You can save money reloading, if you are shooting 20,000 plus rounds a year. You have to be ready to buy in bulk when you find a deal on components. Cabela's had CCI primers for sale a couple of years ago, bought 32,000 in one shot. If you are not willing or able to drop a couple of grand when there is a sale, you will not save money by reloading.
 
If you get insanely lucky? You might find some primers for $35 - $55 per thousand right now. CCI 41s are selling for more than $100 per thousand on gunbroker this week and it's only going to get worse. People seem to forget 2013, when fixed ammunition skyrockets in price, components skyrocket in price.
 
i paid $1300 for my dillon 650. all set up with the bells and whistles. With 9mm alone, it paid for itself in 22,000 rounds. would be even less than that now with how much factory ammo is.
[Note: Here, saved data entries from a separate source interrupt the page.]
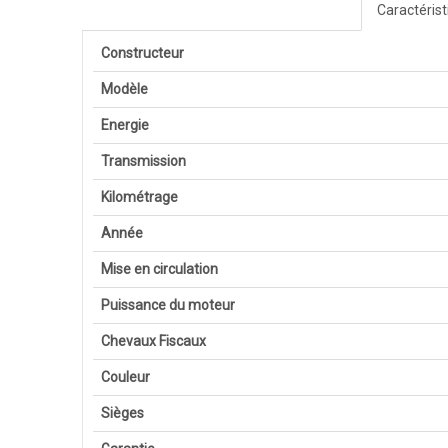
Caractéris
Constructeur
Modèle
Energie
Transmission
Kilométrage
Année
Mise en circulation
Puissance du moteur
Chevaux Fiscaux
Couleur
Sièges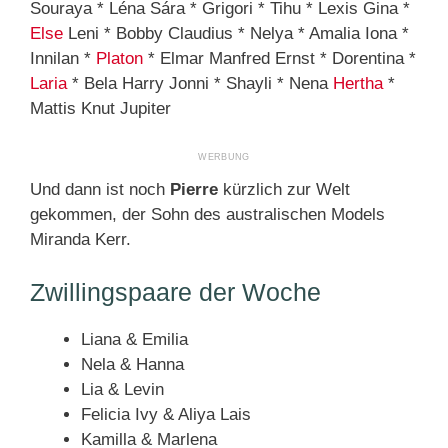
Souraya * Léna Sára * Grigori * Tihu * Lexis Gina *
Else
Leni * Bobby Claudius * Nelya * Amalia Iona *
Innilan *
Platon
* Elmar Manfred Ernst * Dorentina *
Laria
* Bela Harry Jonni * Shayli * Nena
Hertha
*
Mattis Knut Jupiter
Und dann ist noch
Pierre
kürzlich zur Welt
gekommen, der Sohn des australischen Models
Miranda Kerr.
Zwillingspaare der Woche
Liana & Emilia
Nela & Hanna
Lia & Levin
Felicia Ivy & Aliya Lais
Kamilla & Marlena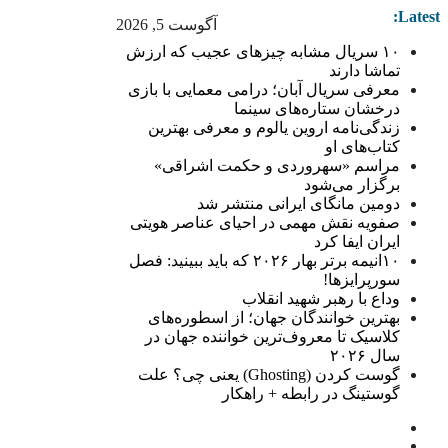
Latest:
آگوست 5, 2026
۱۰ سریال مشابه چیزهای عجیب که ارزش
تماشا دارند
معرفی سریال آبان؛ درامی معمایی با بازی
درخشان ستاره‌های سینما
زندگی‌نامه اروین یالوم و معرفی بهترین
کتاب‌های او
مراسم «سهروردی و حکمت اشراقی»
برگزار می‌شود
دومین مانگای ایرانی منتشر شد
صفویه نقش مهمی در احیای عناصر هویتی
ایران ایفا کرد
۱۰انیمه برتر بهار ۲۰۲۶ که باید ببینید: فصل
سورپرایزها!
وداع با رهبر شهید انقلاب
بهترین خوانندگان جهان؛ از اسطوره‌های
کلاسیک تا معروف‌ترین خواننده جهان در
سال ۲۰۲۶
گوست کردن (Ghosting) یعنی چی؟ علت
گوستینگ در رابطه + راهکار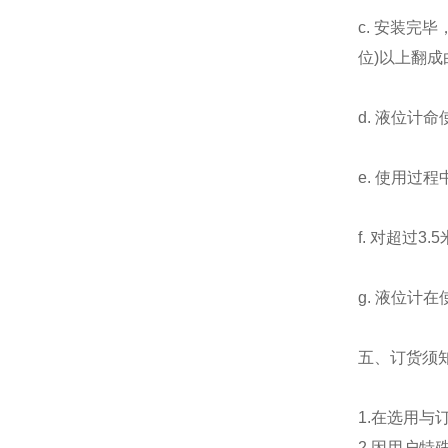
c. 安装
位)以上翻成
d. 液位
e. 使用过
f. 对超过
g. 液位计
五、订货须
1.在选用与
2.因用户特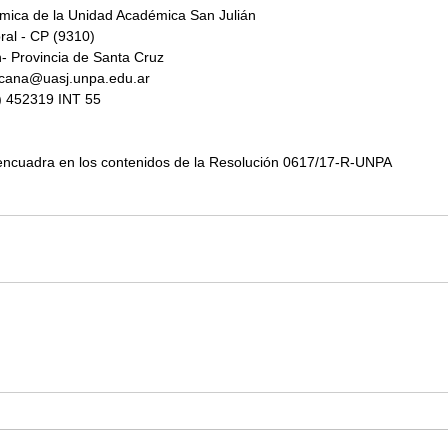
mica de la Unidad Académica San Julián
ral - CP (9310)
n- Provincia de Santa Cruz
decana@uasj.unpa.edu.ar
) 452319 INT 55
encuadra en los contenidos de la Resolución 0617/17-R-UNPA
I am reloading 9mm for .09 each x 7,000=630
Factory ammo currently is .30 each x 7,000=2100 $1470 difference.

In todays market, it would pay for itself in less than 7,000 rounds...thats insane. thats maybe 8 months of shooting.
 
i paid $1300 for my dillon 650. all set up with the bells and whistles. With 9mm alone, it paid for itself in 22,000 rounds. would be even less than that now with how much factory ammo is.

I am reloading 9mm for .09 each x 7,000=630
Factory ammo currently is .30 each x 7,000=2100 $1470 difference.

In todays market, it would pay for itself in less than 7,000 rounds...thats insane. thats maybe 8 months of shooting.

IF you find components priced reasonably. I started with a rock chucker. still use it for precision rifle. I now use a dillon square deal b for pistol. you will never stop buying **** for reloading. got tired of corn cob/walnut, went stainless. built an annealing machine...it is a bottomless pit. and your friends will want you to load **** for them. I haven't bought factory ammo for 5-6 years. stock up hard when it is cheap.
 
I purchased a Dillon 550 new a couple of weeks ago. Got it the way I wanted it with everything. Purchased a lyman case trimmer, Redding dies for the socom and Dillon for everything else. Quick change caliber kits, etc..., etc... I know I have spent well north of $2k. But, I have everything I need to load thousands of rounds.
 
find someone that will show you the ropes before you buy anything. now the big problem is there is no primers/powder to be had. if you did not buy powder/primers long ago and stock them deep you are now out of luck. it is going to be that way until after the election. if the election goes to the dems then there will nothing to buy and when you find any the price will too high.

started reloading in 73 on a single stage press. still got it as a backup. over the years i have gotten many new and improved reloading items. there is all ways something better,,, some times. dillon 550 in 82 was a big improvement over the single stage press. now i use the 550 for pistol and a rcbs rock chucker for rifle. started casting bullets in 82,,, that is and other rabbit hole to go down.

lots of people want to start reloading, but if you don't shoot a lot the start up price of reloading is not worth the money when you can use that money to buy ammo. that is when ammo prices are normal.
 
Start with a single stage press and try to fully comprehend the functions and hazards in each step. RCBS, Lee, Hornady...etc all have starter kits with the manual, scale, and other basic tool sets. Learn to take off and land before you try barrel rolls or spin recovery.
I still own and use an old Lyman Spartan Single Stage.
 
i paid $1300 for my dillon 650. all set up with the bells and whistles. With 9mm alone, it paid for itself in 22,000 rounds. would be even less than that now with how much factory ammo is.

I am reloading 9mm for .09 each x 7,000=630
Factory ammo currently is .30 each x 7,000=2100 $1470 difference.

In todays market, it would pay for itself in less than 7,000 rounds...thats insane. thats maybe 8 months of shooting.
I've taken it a step further and cast my own 9mm and 45 caliber bullets. The savings start stacking up quickly now.
 
Reloading really shines towards savings when you are loading high dollar ammo for a fraction of factory prices.
460 S&W
300 WM
375 H&H
458 WM
To name a few that I load...the big bores are up to and over a $100 a box of 20.